RECORDS TO USE

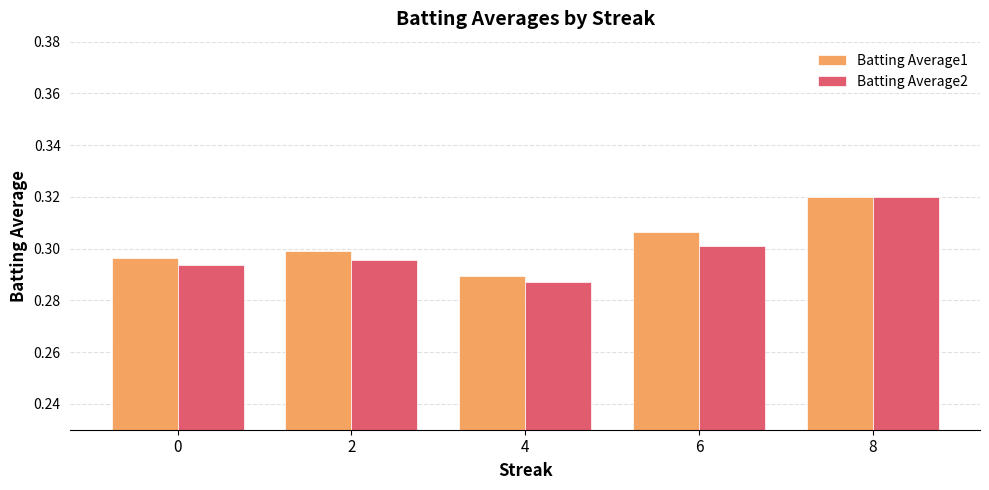

What is the total value across all series at 0?

0.6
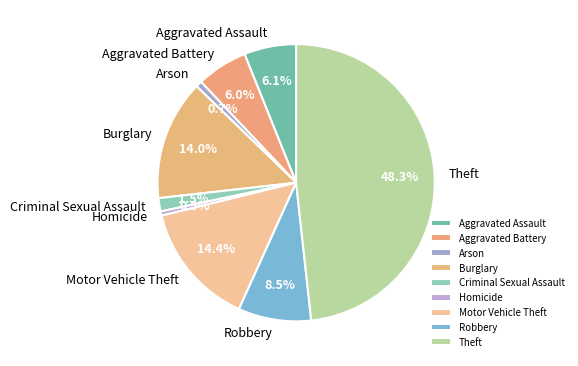

Does any single category account for the majority?

No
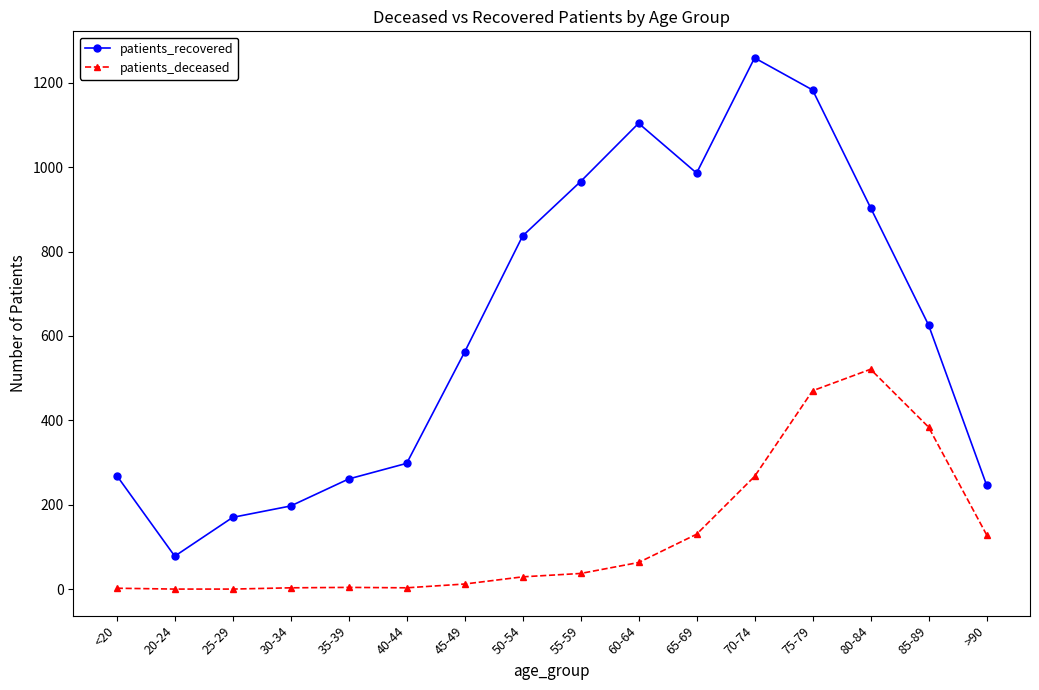

What is the label of the 14th point from the right?

25-29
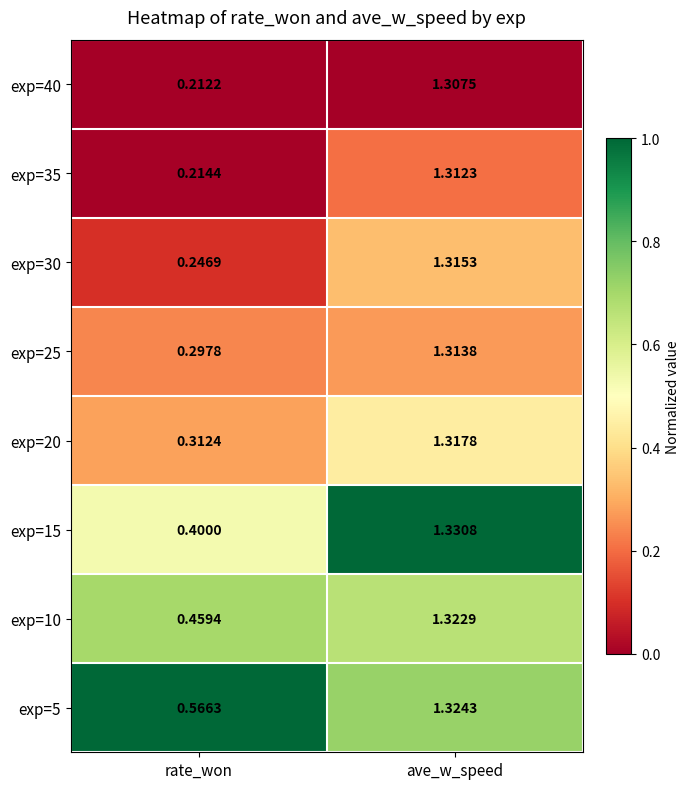

What is the difference between the highest and lowest values at rate_won?

0.4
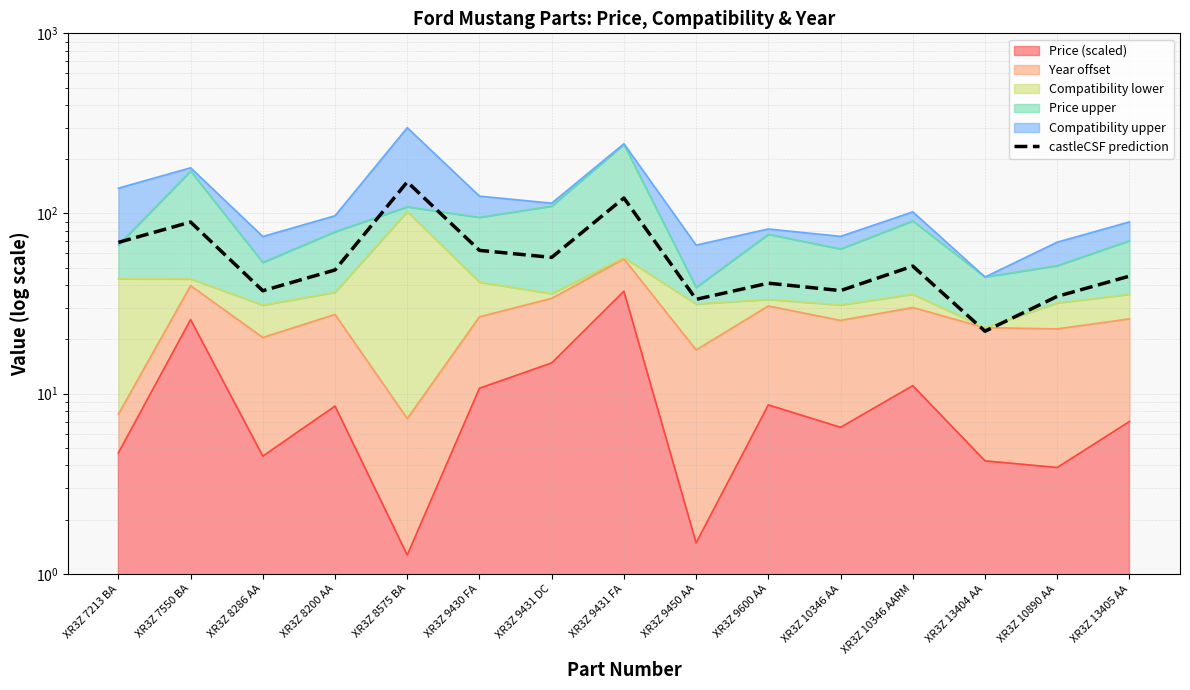

How many data points does each series have?

15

ASSIGNMENT
Can you quote the material above word for word, from the line containing "Does any single" through the end, leaving the pictures out?

ANSWER TO THIS EXERCISE
Does any single category account for the majority?

No

What is the label of the 14th point from the right?

25-29

What is the difference between the highest and lowest values at rate_won?

0.4

How many data points does each series have?

15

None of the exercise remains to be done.